XML Schema datatypes: NaN, lists of union types, [NEL], miscella neous editorial

I've finally had a chance to review the recent datatypes draft (really the 16th March one, but I believe the comments apply equally to the 30 March draft).  I'll try to list the issues in order of
significance, but I definitely believe the first few are essential to be addressed (or at least adequately explained)

1. Treatment of NaN

In the definition for float and double, the following sentence appears:

"Not-a-number equals itself and is greater than all float values including positive infinity."

This treatment of NaN appears to be incompatible with the treatment of NaN in the IEEE spec and in Java and was introduced into this last draft without any explanation.

For example, from the Java Language Specification: http://java.sun.com/docs/books/jls/second_edition/html/typesValues.doc.html#9290

"NaN is unordered, so the numerical comparison operators <, <=, >, and >= return false if either or both operands are NaN (§15.20.1). The equality operator == returns false if either operand is NaN,
and the inequality operator != returns true if either operand is NaN (§15.21.1). In particular, x!=x is true if and only if x is NaN, and (x<y) == !(x>=y) will be false if x or y is NaN."

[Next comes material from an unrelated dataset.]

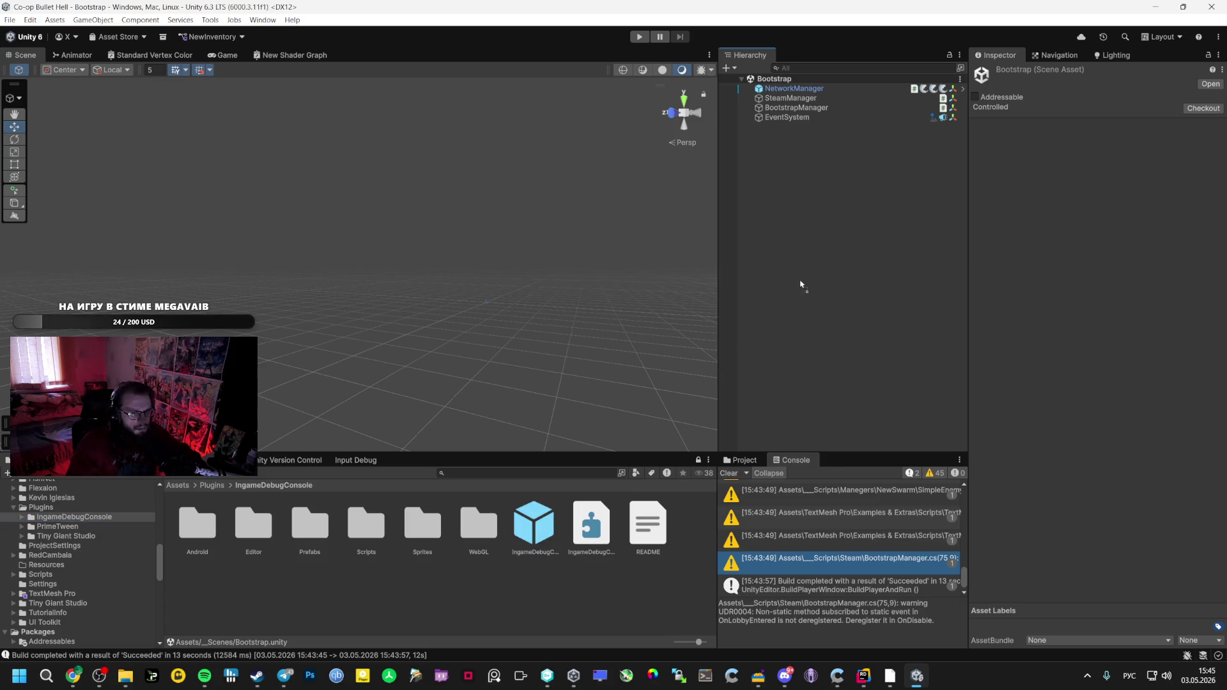
{"action": "left_click", "coordinate": [639, 37]}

If this conceit has substantial value (like allowing double to be ordered), then it should be appropriately explained and the limits to how far its abnormal treatment of NaN needs to propagate into
other XML specs.

I am not aware of the motivation for this treatment, however if the motivation is to force double and float to be fully ordered and support the equality concept (which traditional NaN treatment
violates since NaN != NaN), then I would suggest removing NaN from the lexical and value space of double and float, adding a distinct NaN type (the first datatype whose value space does not support
the notion of equality) and adding unions of double and NaN and float and NaN as built-in datatypes.


2. Barring lists of union types

Section 2.5.1.2 repeatedly defines list datatypes as lists of atomic datatypes (as opposed to union datatypes or list datatypes).  Section 2.5.1.3 explicitly allows union datatypes to have members
that are either atomic or list datatypes.  I assume that union datatypes are excluded from lists to prevent indirectly allowing lists of lists.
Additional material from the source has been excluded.